Weak economic data, lack of productivity gains and earnings hamper the market. Friday’s payrolls data left the market and investors disappointed. April’s employment gains came in at 160k versus expectations calling for a gain of 200k. The official Unemployment Rate stands at 5%.
Though the employment data for April was light, it wasn’t a shock given the consistent theme of below consensus economic data we have been receiving in recent weeks. It was the weakest monthly employment number in seven months. However, the report wasn’t all bad. The Labor Force Participation Rate continued to hold relatively steady at 62.9, only fractionally lower than March’s 63. Average Hourly Earnings (0.3%) and Average Work Week (34.5 hrs.) were in line.
The fact is that weak economic expansion coupled with the stall in productivity gains may well lead to further weakness in employment gains in coming months.
Despite the misdirection provided by the employment data, markets did firm and close with gains on the session Friday. The S&P 500 (+0.32%), Dow Industrials (+0.45%) and Nasdaq (+0.40%) rallied into the closing bell though volume was mixed, rising on the Nasdaq (+1.98%) and slipping on the NYSE (-5.3%). Weak results and poor price performance by the likes of TSLA and AAPL have weighed heavily on the Nasdaq and broader market.
The strength in equities on Friday may speak to the increased likelihood that a move by the Fed in June, given the weak economic data and Friday’s employment report miss, is increasingly less probable. Additionally, support for no action on rates by the Fed in June comes from concern over the Brexit narrative and the potential for global market volatility.
I remain in the camp that believes the Fed may yet prove investors wrong and raise in June.

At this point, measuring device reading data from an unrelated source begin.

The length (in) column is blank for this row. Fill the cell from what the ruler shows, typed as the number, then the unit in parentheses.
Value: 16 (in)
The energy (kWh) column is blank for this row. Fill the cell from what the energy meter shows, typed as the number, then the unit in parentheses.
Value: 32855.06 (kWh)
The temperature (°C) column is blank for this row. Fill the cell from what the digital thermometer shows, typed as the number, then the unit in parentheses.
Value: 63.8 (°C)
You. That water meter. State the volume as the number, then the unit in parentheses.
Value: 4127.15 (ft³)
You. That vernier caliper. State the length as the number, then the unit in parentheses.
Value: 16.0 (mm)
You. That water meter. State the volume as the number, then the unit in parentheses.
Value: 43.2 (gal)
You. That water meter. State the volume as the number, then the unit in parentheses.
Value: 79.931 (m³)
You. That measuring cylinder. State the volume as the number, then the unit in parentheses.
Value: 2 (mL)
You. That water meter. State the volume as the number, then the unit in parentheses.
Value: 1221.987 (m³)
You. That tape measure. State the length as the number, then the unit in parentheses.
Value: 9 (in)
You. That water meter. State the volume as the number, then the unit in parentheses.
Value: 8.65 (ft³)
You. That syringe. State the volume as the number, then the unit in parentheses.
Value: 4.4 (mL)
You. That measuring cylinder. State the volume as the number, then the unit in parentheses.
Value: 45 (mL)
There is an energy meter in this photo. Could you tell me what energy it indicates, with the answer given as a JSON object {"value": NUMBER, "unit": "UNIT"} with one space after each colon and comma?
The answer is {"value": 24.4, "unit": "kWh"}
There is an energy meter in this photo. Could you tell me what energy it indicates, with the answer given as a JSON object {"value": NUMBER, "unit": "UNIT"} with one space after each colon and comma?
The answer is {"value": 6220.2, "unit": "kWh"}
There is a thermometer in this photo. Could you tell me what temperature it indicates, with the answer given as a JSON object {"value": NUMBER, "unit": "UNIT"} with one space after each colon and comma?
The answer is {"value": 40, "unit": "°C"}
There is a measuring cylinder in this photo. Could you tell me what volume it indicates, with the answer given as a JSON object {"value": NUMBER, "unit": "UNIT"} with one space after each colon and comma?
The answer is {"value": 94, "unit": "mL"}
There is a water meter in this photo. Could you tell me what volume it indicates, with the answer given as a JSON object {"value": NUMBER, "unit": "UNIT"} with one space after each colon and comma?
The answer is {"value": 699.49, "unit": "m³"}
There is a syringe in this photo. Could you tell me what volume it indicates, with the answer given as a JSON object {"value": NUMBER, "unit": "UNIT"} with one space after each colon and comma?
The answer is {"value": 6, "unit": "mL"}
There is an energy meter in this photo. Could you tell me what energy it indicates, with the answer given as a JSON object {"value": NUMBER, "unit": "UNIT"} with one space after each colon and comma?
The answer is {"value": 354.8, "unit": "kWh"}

It was encouraging to see the market gain ground on Friday but it was still a losing week. Though last week we did not see the type of pullback I was expecting, I still think it is in the cards for this week. It may be the result of the Greek debt talks, it may be earnings and/or it may come from economic data. Irrespective of where it comes from, I suspect the weak price action we have seen over the previous three weeks will ultimately lead to a move lower for US equities.